(Stored entries)

# # # #

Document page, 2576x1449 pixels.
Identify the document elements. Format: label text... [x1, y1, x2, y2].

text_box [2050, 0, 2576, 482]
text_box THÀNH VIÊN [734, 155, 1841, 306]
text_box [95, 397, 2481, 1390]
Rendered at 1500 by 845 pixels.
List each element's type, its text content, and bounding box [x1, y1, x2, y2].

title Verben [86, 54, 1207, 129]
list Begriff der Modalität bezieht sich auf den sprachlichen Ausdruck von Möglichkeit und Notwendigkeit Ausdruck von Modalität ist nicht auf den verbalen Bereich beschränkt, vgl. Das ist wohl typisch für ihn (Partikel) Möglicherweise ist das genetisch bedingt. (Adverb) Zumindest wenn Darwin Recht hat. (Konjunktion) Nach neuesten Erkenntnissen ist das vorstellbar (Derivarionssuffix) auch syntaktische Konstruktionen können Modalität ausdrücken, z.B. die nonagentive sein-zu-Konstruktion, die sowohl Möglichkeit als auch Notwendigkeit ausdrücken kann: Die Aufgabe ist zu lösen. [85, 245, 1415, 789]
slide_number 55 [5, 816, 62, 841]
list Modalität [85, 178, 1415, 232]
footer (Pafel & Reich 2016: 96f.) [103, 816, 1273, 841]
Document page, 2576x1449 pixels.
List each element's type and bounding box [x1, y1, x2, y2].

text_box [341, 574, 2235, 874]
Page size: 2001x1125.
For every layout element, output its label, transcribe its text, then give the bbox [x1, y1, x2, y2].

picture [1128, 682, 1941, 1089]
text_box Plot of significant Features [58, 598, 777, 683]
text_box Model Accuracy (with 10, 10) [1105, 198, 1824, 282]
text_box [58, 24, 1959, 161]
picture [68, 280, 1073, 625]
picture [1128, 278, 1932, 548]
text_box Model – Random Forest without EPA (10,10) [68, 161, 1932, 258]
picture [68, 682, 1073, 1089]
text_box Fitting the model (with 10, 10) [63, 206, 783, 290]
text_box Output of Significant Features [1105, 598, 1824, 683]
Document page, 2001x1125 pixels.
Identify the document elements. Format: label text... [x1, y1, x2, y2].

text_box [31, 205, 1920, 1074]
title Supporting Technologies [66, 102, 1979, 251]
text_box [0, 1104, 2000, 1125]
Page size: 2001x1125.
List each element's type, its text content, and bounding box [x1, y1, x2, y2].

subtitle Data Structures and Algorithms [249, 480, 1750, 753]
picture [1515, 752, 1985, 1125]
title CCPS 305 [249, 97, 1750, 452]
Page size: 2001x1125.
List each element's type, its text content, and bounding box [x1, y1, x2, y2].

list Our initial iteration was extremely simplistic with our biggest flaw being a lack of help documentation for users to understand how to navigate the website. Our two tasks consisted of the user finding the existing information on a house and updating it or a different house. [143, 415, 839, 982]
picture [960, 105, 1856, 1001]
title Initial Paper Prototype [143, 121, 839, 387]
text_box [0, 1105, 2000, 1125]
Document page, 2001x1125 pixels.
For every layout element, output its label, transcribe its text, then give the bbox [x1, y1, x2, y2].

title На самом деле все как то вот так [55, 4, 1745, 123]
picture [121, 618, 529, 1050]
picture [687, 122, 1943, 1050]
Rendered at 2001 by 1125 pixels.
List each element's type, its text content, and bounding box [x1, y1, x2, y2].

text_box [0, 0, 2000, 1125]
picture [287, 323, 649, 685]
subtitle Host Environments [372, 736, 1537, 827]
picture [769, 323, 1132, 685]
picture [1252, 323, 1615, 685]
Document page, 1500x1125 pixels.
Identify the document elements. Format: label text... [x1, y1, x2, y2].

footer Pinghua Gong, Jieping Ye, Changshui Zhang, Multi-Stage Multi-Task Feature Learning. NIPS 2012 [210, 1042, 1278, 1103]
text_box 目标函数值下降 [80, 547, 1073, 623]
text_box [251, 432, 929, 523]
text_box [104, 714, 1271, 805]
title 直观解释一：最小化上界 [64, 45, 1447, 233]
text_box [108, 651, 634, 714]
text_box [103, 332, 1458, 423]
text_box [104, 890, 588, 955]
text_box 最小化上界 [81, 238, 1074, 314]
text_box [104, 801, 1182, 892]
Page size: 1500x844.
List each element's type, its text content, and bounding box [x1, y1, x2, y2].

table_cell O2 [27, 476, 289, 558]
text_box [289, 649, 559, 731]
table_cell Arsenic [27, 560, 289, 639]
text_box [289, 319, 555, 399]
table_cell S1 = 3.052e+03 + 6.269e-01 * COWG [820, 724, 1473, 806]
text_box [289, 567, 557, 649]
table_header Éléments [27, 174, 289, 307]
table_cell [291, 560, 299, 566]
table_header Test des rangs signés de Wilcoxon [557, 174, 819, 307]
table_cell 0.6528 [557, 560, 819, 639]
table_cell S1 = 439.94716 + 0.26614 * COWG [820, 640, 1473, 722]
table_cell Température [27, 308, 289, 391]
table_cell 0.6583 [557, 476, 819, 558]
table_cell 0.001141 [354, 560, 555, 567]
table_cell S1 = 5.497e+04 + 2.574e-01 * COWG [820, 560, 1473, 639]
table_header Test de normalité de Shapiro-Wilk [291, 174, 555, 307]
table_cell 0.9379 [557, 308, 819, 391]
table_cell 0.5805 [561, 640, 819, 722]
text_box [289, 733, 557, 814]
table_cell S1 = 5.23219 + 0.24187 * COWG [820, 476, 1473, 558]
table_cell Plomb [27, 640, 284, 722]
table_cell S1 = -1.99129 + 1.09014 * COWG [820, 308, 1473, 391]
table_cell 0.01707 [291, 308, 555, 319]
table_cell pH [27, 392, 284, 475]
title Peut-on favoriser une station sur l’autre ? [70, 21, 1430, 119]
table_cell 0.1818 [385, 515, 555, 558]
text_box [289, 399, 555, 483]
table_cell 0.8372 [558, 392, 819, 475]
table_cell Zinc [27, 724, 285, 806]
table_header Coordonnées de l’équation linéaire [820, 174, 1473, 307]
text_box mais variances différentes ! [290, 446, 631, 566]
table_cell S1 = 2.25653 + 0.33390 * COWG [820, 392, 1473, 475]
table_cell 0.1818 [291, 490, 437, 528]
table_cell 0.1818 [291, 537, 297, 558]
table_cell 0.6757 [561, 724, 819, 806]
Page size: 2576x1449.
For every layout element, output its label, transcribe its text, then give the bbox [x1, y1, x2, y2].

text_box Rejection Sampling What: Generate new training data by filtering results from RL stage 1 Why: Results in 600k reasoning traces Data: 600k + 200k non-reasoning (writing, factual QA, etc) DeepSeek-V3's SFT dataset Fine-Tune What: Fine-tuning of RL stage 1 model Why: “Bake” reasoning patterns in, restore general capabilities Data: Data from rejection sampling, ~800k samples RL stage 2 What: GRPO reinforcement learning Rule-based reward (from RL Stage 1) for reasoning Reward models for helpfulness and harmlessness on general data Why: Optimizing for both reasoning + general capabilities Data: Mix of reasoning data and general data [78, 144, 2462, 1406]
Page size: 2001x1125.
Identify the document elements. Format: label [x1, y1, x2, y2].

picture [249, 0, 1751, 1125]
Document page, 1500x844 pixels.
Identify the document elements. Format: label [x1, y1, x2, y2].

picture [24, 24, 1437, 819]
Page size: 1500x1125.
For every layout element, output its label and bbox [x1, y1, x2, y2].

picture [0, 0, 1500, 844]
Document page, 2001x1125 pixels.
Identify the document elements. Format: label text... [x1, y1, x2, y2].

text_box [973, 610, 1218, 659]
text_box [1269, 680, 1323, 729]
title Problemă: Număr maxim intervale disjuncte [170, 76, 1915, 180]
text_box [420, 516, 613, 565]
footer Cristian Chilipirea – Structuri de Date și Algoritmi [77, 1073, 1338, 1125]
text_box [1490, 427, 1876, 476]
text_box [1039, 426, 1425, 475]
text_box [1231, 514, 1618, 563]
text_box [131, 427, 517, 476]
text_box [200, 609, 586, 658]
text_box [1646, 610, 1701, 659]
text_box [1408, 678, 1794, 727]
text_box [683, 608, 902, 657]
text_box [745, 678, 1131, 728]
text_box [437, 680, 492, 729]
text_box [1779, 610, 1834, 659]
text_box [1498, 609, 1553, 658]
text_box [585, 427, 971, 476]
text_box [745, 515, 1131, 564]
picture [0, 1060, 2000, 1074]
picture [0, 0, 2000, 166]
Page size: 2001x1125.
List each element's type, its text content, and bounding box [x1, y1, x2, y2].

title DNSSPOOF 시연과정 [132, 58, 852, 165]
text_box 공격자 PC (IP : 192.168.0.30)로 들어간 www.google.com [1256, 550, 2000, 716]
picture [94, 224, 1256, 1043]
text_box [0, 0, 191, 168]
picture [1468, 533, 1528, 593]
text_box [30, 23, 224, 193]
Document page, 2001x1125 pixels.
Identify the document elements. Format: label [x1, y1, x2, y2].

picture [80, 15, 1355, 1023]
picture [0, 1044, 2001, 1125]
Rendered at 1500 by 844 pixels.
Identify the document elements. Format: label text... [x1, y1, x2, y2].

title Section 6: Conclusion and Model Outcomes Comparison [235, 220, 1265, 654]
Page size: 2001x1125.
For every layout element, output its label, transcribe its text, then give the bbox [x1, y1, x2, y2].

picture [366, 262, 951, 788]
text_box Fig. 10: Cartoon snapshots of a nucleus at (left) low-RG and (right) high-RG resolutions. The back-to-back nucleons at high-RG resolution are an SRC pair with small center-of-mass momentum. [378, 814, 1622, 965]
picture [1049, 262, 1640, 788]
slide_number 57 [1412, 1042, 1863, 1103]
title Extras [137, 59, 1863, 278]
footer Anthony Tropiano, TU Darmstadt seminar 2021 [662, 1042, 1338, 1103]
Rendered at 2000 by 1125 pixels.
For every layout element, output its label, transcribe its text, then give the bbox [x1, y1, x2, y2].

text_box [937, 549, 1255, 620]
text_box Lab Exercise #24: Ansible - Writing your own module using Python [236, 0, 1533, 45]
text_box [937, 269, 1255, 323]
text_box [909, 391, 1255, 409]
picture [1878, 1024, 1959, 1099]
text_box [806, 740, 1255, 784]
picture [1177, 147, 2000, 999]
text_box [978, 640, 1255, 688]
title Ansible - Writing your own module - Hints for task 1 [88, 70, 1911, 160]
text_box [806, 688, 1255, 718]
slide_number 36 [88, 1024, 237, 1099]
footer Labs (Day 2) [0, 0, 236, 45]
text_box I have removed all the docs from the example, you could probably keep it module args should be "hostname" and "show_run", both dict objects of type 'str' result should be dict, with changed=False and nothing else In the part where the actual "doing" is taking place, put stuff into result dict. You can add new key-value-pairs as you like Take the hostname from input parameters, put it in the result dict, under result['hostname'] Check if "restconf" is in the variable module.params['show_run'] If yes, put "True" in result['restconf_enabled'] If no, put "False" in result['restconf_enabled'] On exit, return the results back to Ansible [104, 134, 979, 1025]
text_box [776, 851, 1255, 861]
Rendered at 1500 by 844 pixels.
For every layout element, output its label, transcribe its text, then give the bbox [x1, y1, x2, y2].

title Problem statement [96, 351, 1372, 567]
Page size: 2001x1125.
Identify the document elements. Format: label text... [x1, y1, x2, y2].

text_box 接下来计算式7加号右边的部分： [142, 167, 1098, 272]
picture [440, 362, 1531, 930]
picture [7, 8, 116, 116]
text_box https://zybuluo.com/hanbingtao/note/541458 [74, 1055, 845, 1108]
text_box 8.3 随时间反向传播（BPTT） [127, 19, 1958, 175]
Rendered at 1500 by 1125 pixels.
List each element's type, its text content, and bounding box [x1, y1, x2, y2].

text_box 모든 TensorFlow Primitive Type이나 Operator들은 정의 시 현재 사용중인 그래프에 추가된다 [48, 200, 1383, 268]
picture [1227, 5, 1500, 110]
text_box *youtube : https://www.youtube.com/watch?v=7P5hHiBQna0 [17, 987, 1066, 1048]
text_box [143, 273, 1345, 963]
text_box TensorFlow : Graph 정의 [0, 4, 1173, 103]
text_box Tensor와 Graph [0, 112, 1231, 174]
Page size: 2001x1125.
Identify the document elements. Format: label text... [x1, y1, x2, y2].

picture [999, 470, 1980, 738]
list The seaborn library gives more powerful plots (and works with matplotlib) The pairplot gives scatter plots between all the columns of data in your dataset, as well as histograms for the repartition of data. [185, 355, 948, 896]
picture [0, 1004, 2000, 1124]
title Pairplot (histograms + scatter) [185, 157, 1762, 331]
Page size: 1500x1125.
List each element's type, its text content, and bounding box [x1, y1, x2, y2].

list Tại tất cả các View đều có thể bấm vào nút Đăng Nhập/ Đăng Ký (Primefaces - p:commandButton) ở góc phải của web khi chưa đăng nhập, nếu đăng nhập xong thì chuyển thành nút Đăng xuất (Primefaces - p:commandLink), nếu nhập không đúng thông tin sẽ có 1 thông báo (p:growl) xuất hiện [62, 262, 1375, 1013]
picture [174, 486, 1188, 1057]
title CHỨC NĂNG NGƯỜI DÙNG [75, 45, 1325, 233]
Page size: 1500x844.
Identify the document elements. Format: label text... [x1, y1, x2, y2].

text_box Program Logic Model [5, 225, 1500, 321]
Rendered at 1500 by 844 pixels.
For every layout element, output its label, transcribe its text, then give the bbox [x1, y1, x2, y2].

# # # #

§ **Exercise brief**
The lines holding the word "Rendered" are the answer. Pull them out of the records and copy them.

§ **Task solution**
Rendered at 1500 by 845 pixels.
Rendered at 2001 by 1125 pixels.
Rendered at 1500 by 844 pixels.
Rendered at 2000 by 1125 pixels.
Rendered at 1500 by 844 pixels.
Rendered at 1500 by 1125 pixels.
Rendered at 1500 by 844 pixels.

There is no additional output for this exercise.